I don't suppose it would be helpful if there was internal bleeding, but perhaps it would be useful for a wound:
http://www.healthline.com/health-news/tech-nyu-student-invents-clotting-veti-gel-031513
Joe Landolina’s Veti-Gel can halt major bleeding in seconds, without the need to apply pressure.
Joe Landolina may not be the next Mark Zuckerberg, but he might have found his billion-dollar idea. And unlike Zuckerberg, Landolina could save millions of lives before he’s old enough to drink.
Landolina, a 20-year-old junior at New York University, created a gel from plant polymers that mimics the human extracellular matrix, a substance produced by the body that sets off the process of blood clot formation. He calls it Veti-Gel.
When applied to an open wound, Veti-Gel bonds to the surrounding flesh, forming a tight seal. Not only does the gel initiate the blood clotting process, it also speeds healing.
Landolina says he’s been able to instantly halt bleeding in mice with sliced livers and punctured carotid arteries during lab tests. He’s even posted a rather gruesome YouTube video (featuring a pork loin-ectomy) to prove it.

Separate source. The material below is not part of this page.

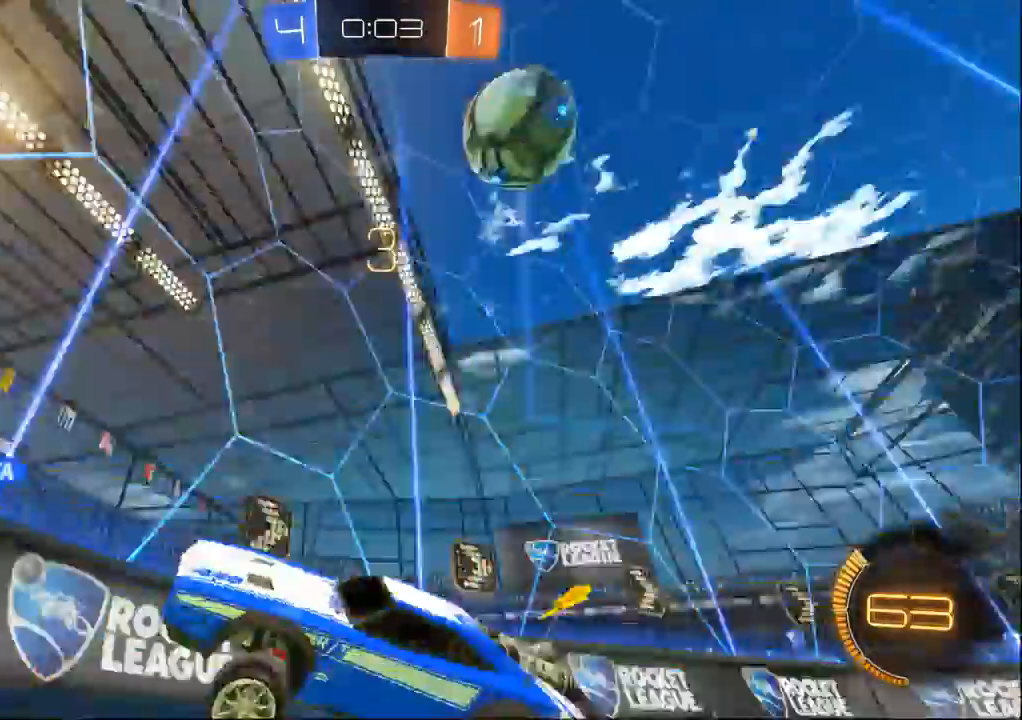
{"dt_ms": 1000, "buttons": [], "left_stick": "right", "right_stick": "center"}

"I have seen [Veti-Gel] close any size wound that it is applied to," Landolina told TechNewsDaily. "As long as you can cover it, it can close it."
Landolina and fellow New York University undergraduate Isaac Miller have founded a company called Suneris, Inc. as a vehicle to bring Veti-Gel to market.

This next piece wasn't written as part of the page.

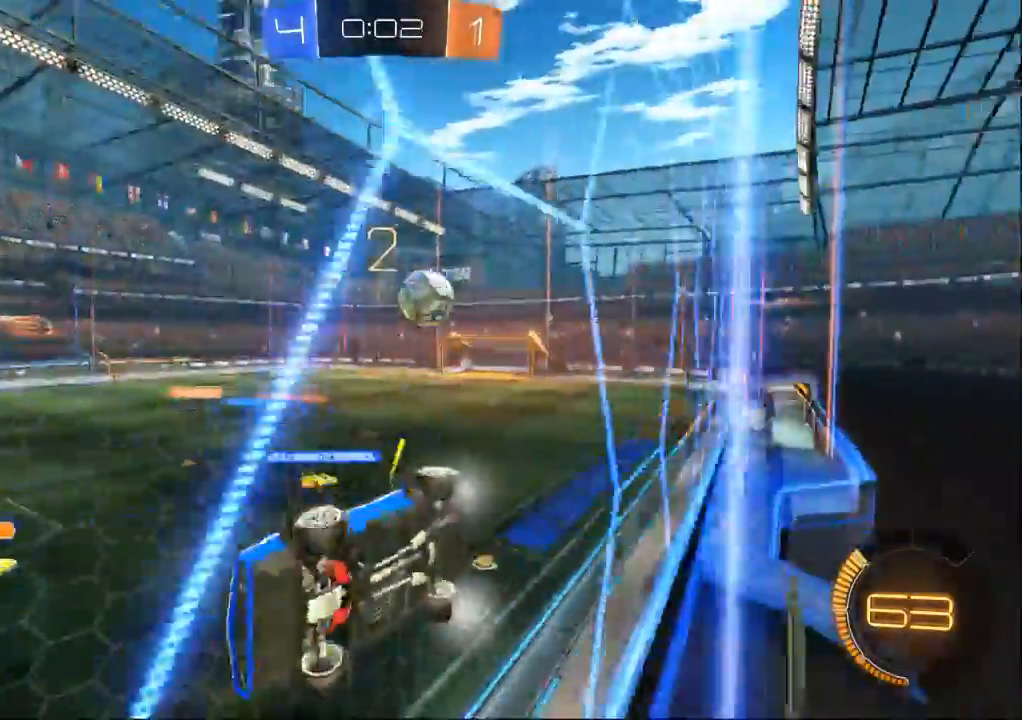
{"dt_ms": 1000, "buttons": [], "left_stick": "right", "right_stick": "center", "events": []}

Better Than the Competition
The Defense Advanced Research Projects Agency, better known as DARPA, last year funded research into an injectable foam that applies pressure in the abdominal cavity to stop bleeding after a blast injury. Veti-Gel may do for external wounds what DARPA’s foam can for internal ones.

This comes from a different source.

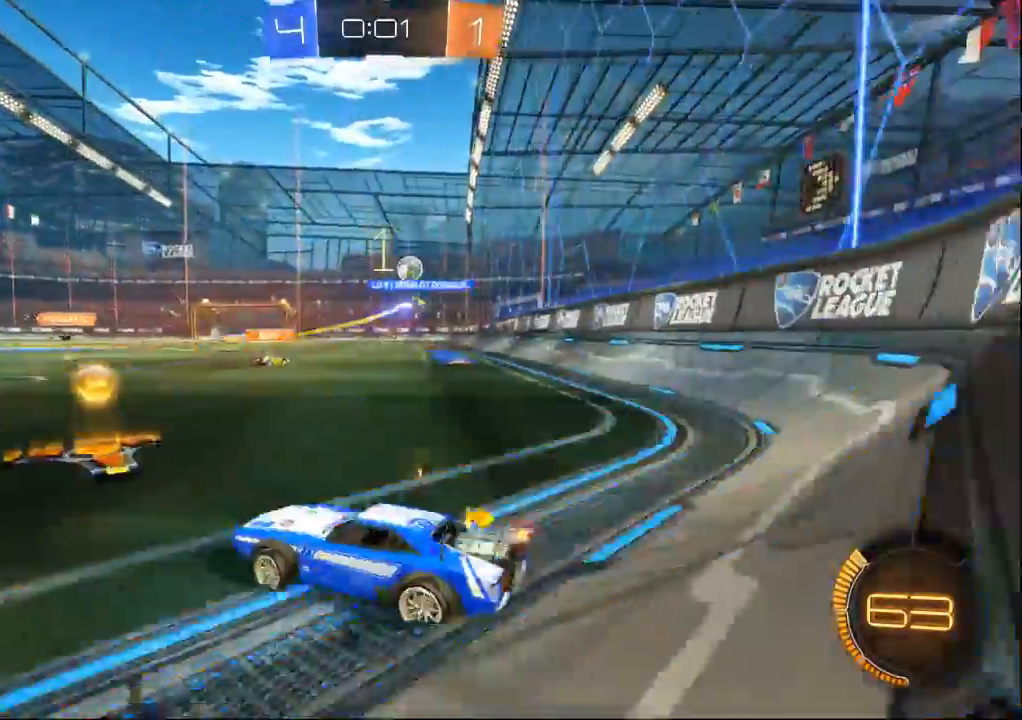
{"dt_ms": 500, "buttons": [], "left_stick": "center", "right_stick": "center", "events": [[333, "left_stick", "center"]]}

Veti-Gel has several distinct advantages over other products currently used by first responders and battlefield medics. It can be stored at room temperature, it forms a protective coating over the wound to stop bleeding without the need to apply pressure, and it may even help heal first- and second-degree burns.
The U.S. military now uses a product called QuickClot—a piece of gauze soaked in the drying agent kaolin. However, applying QuickClot requires putting several minutes of steady pressure on the wound.
Floseal, a product used by hospitals to slow bleeding during surgery is similar in application to Veti-Gel, but is made of a gelatin derived from cow parts, which angers animal rights advocates.
According to TechNewsDaily, Landolina is designing experiments to test Veti-Gel against these other products, and may have results by summer 2013. He has also applied for a patent and begun the U.S. Food and Drug Administration approval process, and he hopes to contract with the U.S. Department of Defense in the future.
This wunderkind could make a fortune from his invention, but the main beneficiaries of his potentially life-saving product are accident victims, combat troops, and surgical patients.